In the comment on the JUnit 4 upgrade issue, what must be specified at run time to run the 'fast' tests?

## Exercise passage
┄┄┄┄┄┄┄┄┄┄

Konstantin Boudnik commented on HADOOP-4901:
--------------------------------------------

I've done some additional investigation on Spring-test framework and it seems 
that the tagging solution is already in place there. Here's an example:

{code:title=MyTests.java}
@RunWith(SpringJUnit4ClassRunner.class)
@TestExecutionListeners( {})
public class MyTests {
        @BeforeClass
        public static void setUp() {
                System.out.println("test-group is set to: " + 
System.getProperty("test-group"));
        }

        @Test
        @IfProfileValue(name = "test-group", values = { "fast", "quick" })
        public void testOne() {
                System.out.println("testOne(): Quick stuff");
        }

        @Test
        @IfProfileValue(name = "test-group", value = "fast")
        public void testTwo() {
                System.out.println("testTwo(): Fast stuff");
        }
}
{code}

then to run say 'fast' tests one just need to specify -Dtest-group=fast at run 
time.

This solution requires a couple of jars to be pulled down from Maven repo, but 
other than that is it quite clear and easy to implement.

I have found a couple of the issues with Spring-test framework which will 
affect this approach or at least might slightly postpone it. See 
http://jira.springframework.org/browse/SPR-5145 and but the fix is coming in 
the release 3.0 of Spring, which is around the corner. 

Other minor issues are: http://jira.springframework.org/browse/SPR-5902, 
http://jira.springframework.org/browse/SPR-5903 but these are rather 
improvements than bugs.



> Upgrade to JUnit 4
> ------------------
>
>                 Key: HADOOP-4901
>                 URL: https://issues.apache.org/jira/browse/HADOOP-4901
>             Project: Hadoop Common
>          Issue Type: Improvement
>          Components: test
>            Reporter: Tom White
>            Assignee: Alex Loddengaard
>
> Amongst other things, JUnit 4 has better support for class-wide set up and 
> tear down (via @BeforeClass and @AfterClass annotations), and more flexible 
> assertions (http://junit.sourceforge.net/doc/ReleaseNotes4.4.html). It would 
> be nice to be able to take advantage of these features in tests we write.
> JUnit 4 can run tests written for JUnit 3.8.1 without any changes.

┄┄┄┄┄┄┄┄┄┄

## Data segment

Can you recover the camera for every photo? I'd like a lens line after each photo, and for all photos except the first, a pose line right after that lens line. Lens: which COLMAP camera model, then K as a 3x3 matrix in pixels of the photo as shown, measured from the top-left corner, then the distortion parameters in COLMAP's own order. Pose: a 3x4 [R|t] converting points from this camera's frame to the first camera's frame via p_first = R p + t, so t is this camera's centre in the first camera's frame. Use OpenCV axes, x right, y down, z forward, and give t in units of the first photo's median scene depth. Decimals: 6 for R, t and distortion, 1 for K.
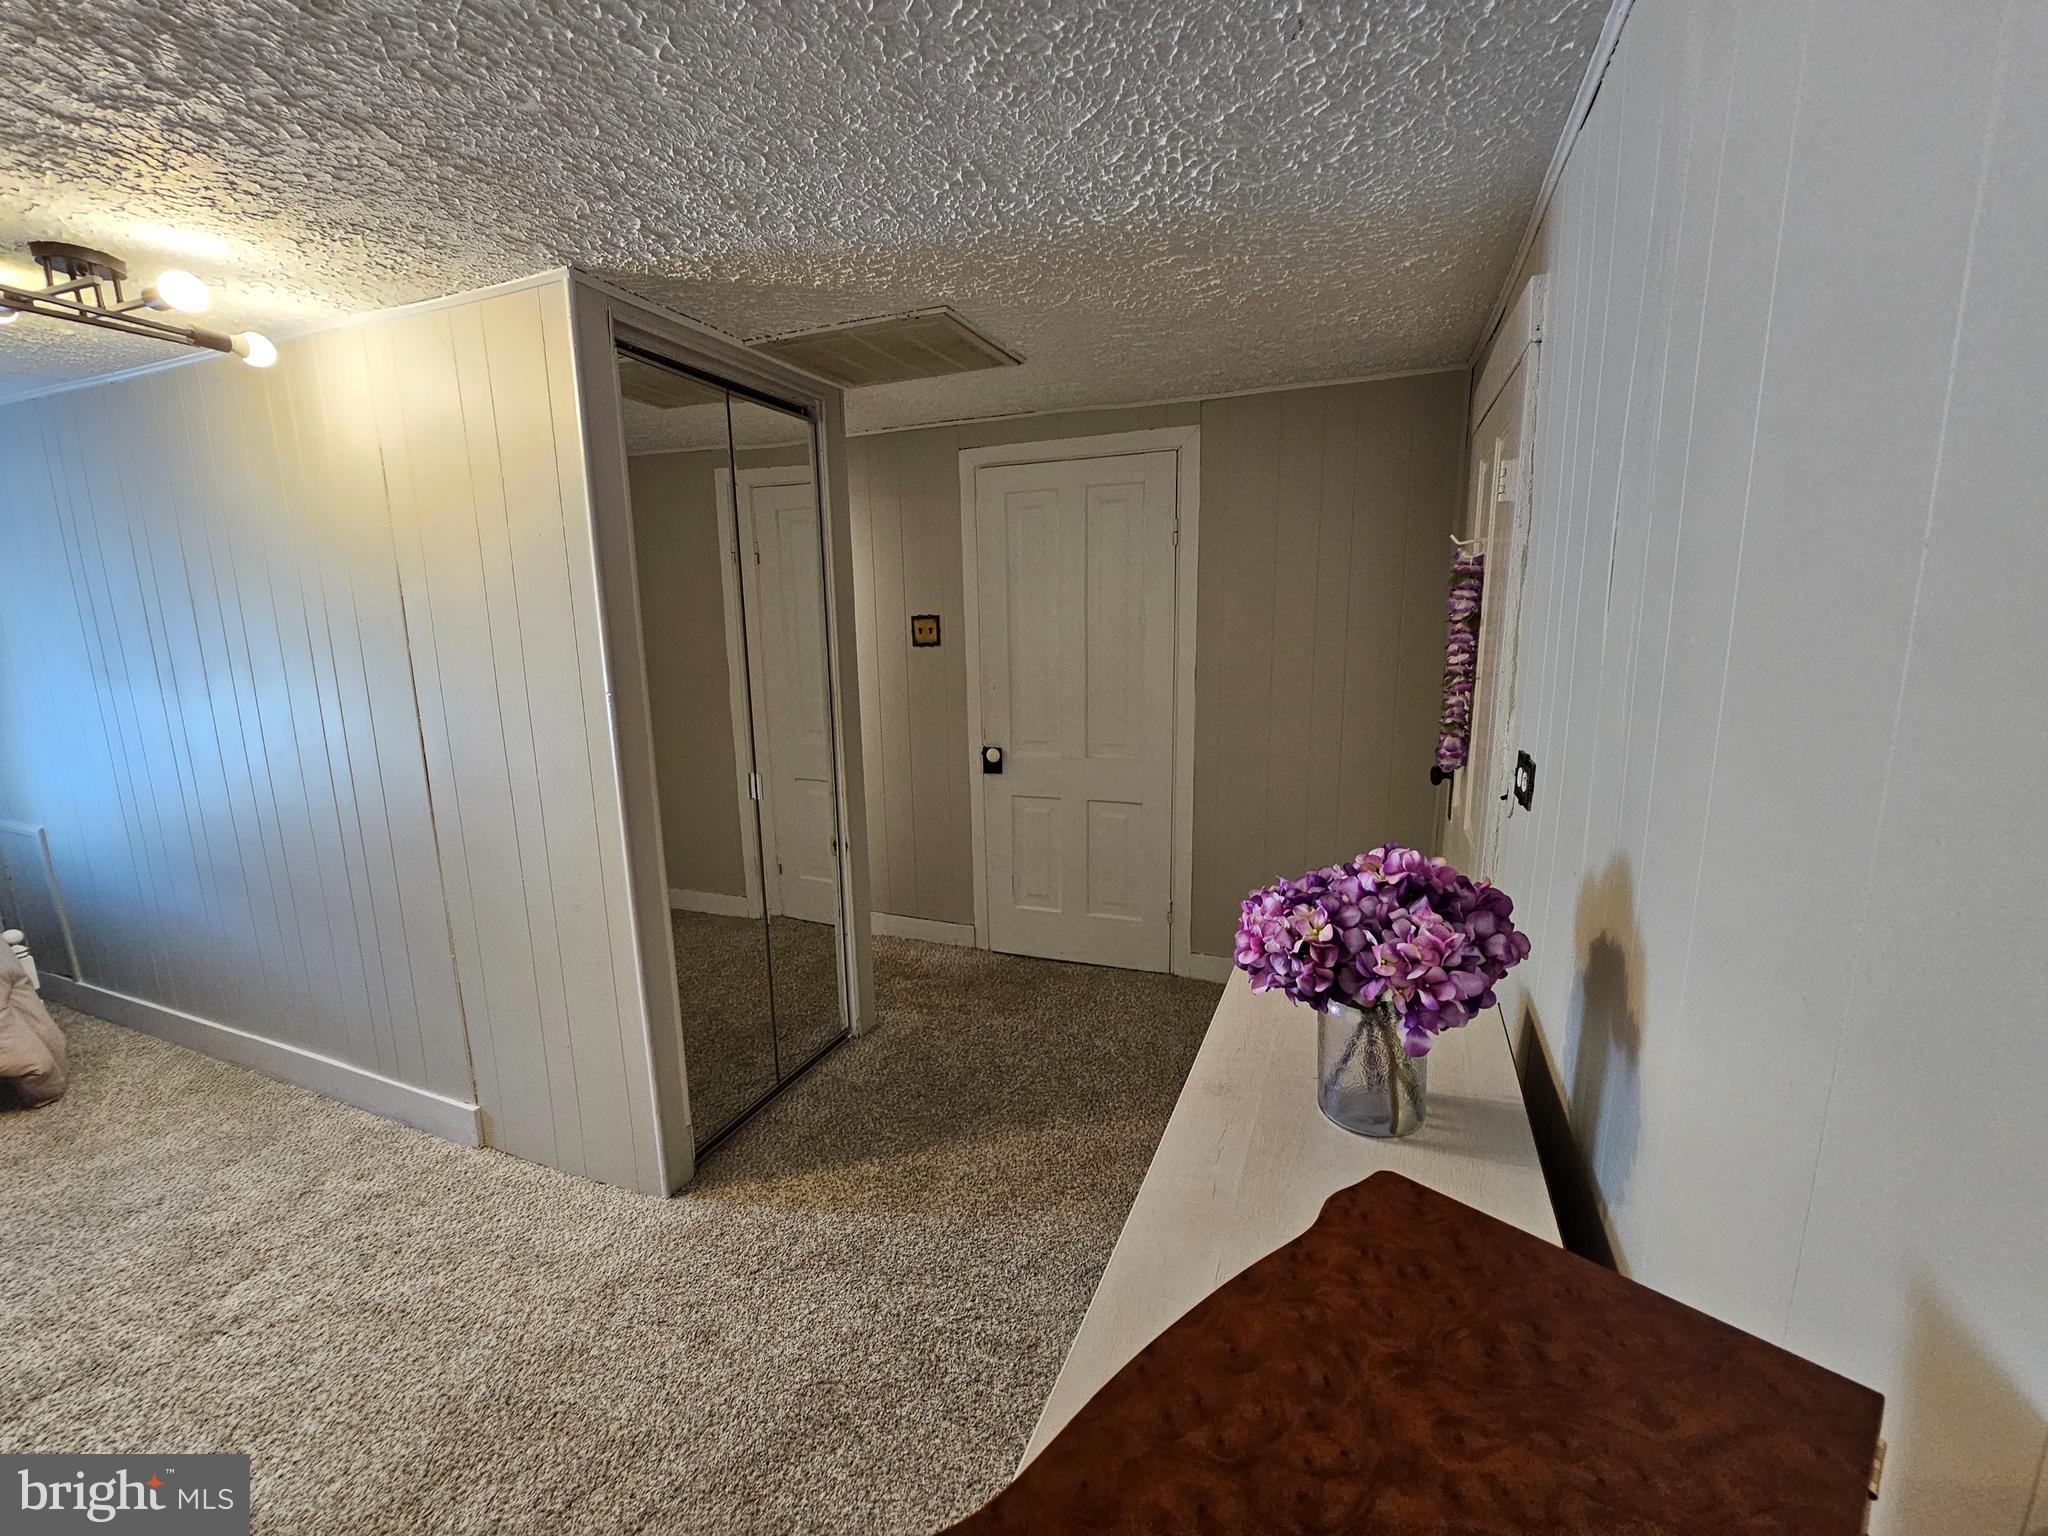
lens RADIAL K [[838.6, 0, 1028.6], [0, 838.6, 778.6], [0, 0, 1]] dist [0.000598, -0.000035]
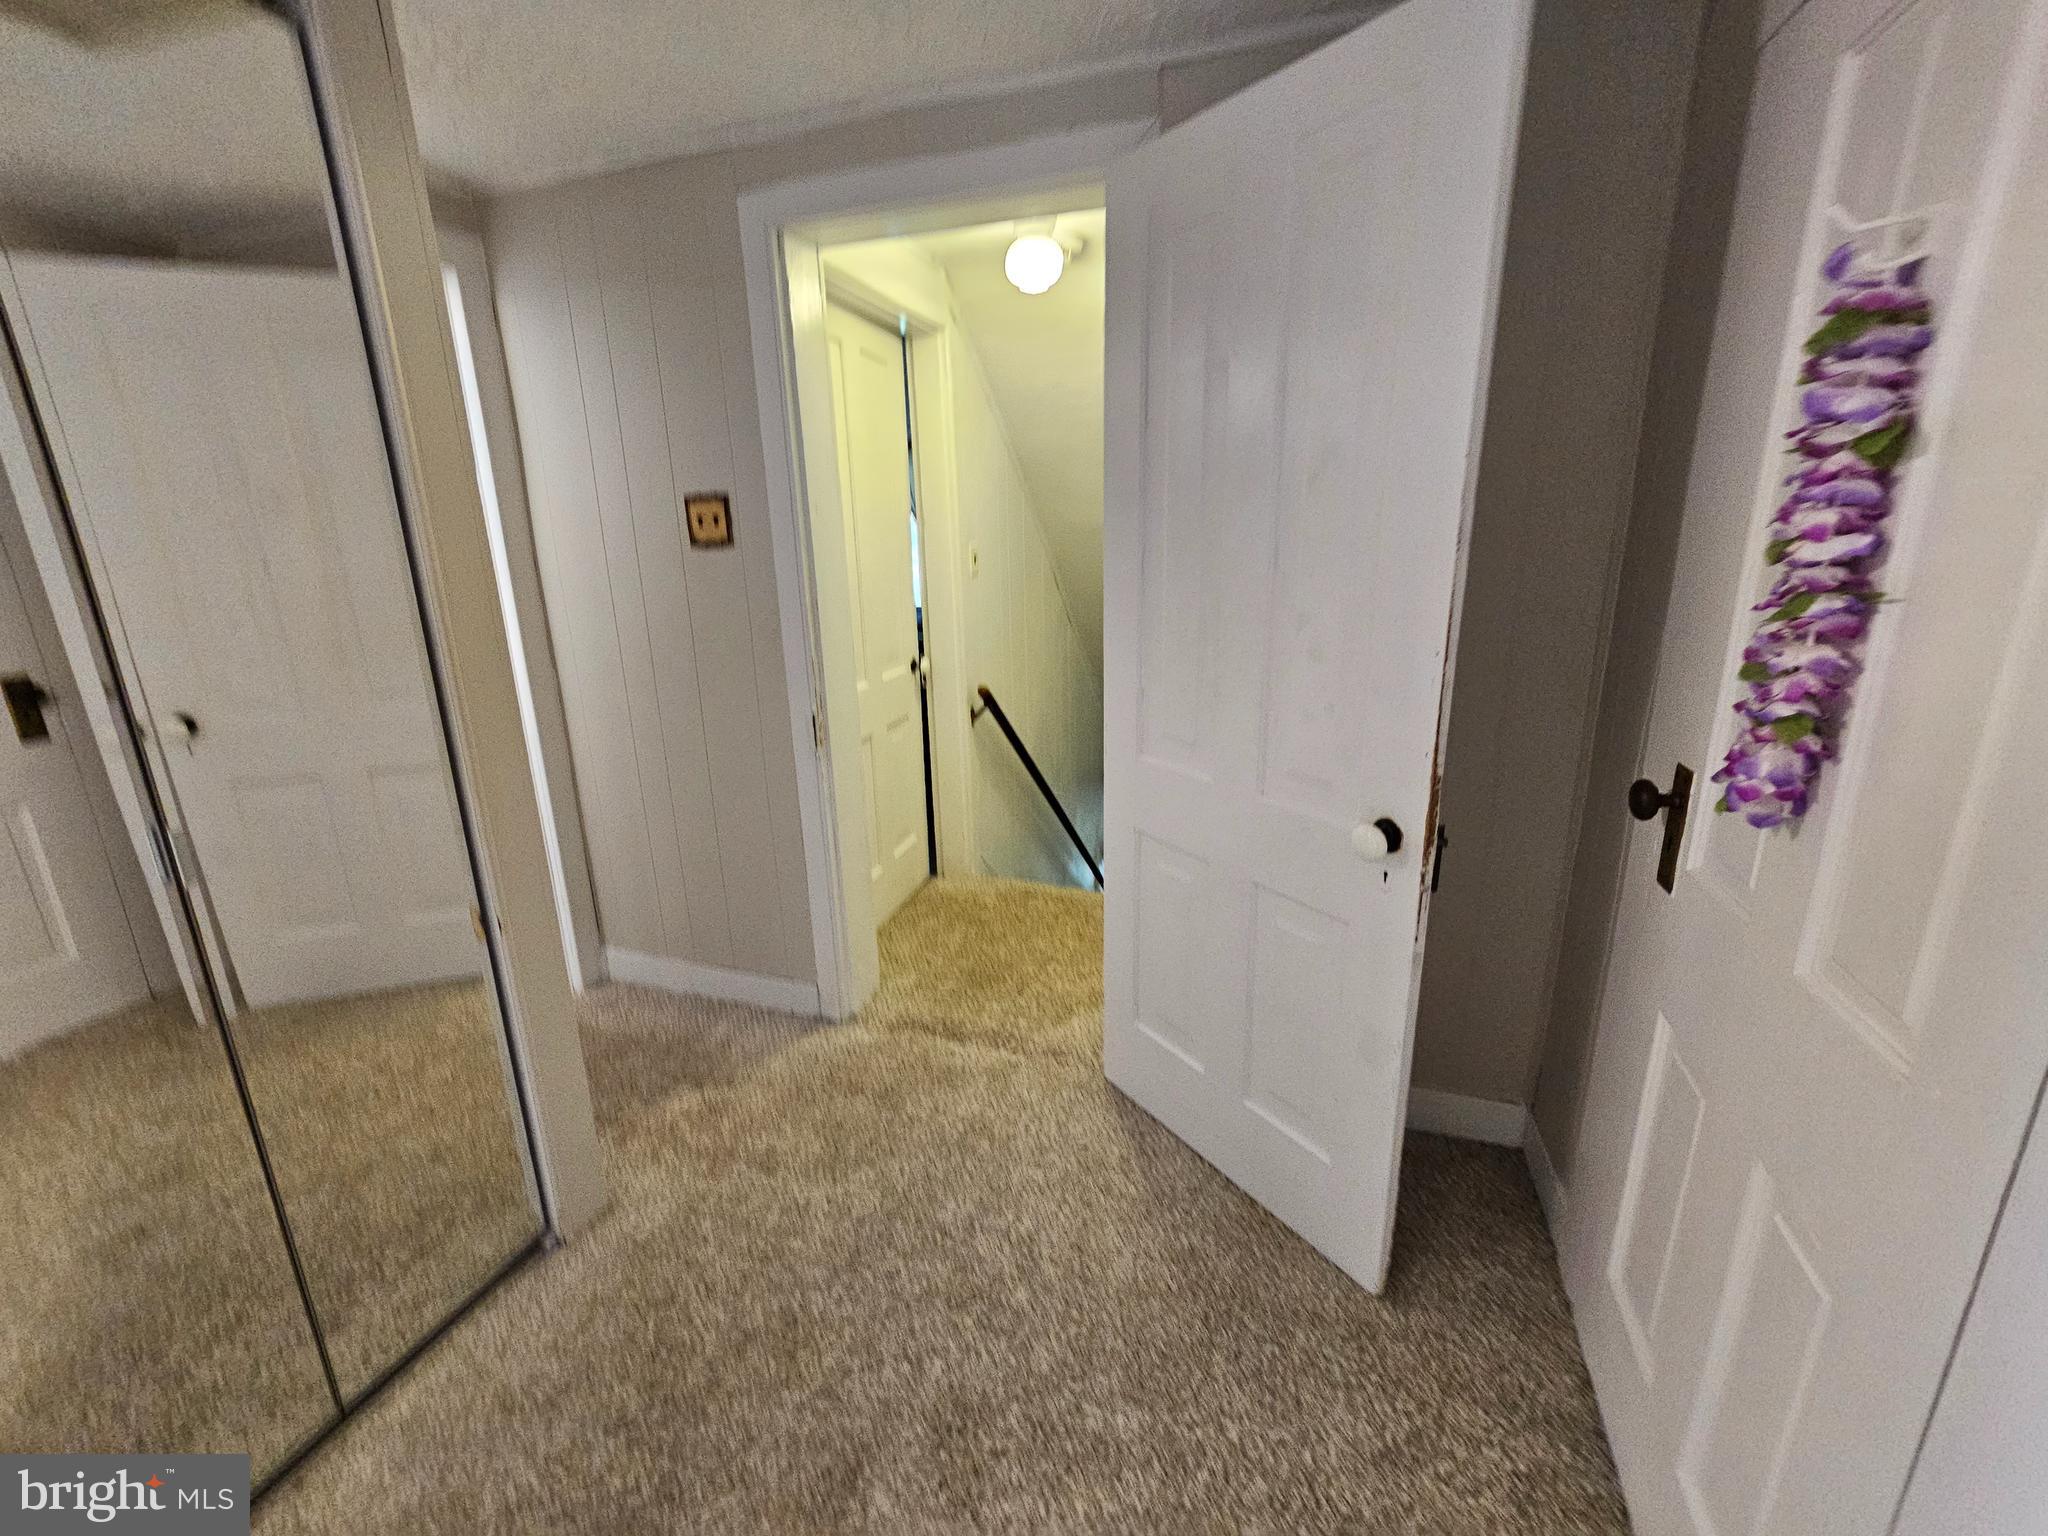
lens RADIAL K [[838.6, 0, 1026.1], [0, 838.6, 762.1], [0, 0, 1]] dist [0.000598, -0.000035]
pose [[0.999359, -0.016311, 0.031852, 0.135810], [0.013642, 0.996516, 0.082281, -0.082256], [-0.033083, -0.081794, 0.996100, 0.621573]]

┄┄┄┄┄┄┄┄┄┄

## Response area
-Dtest-group=fast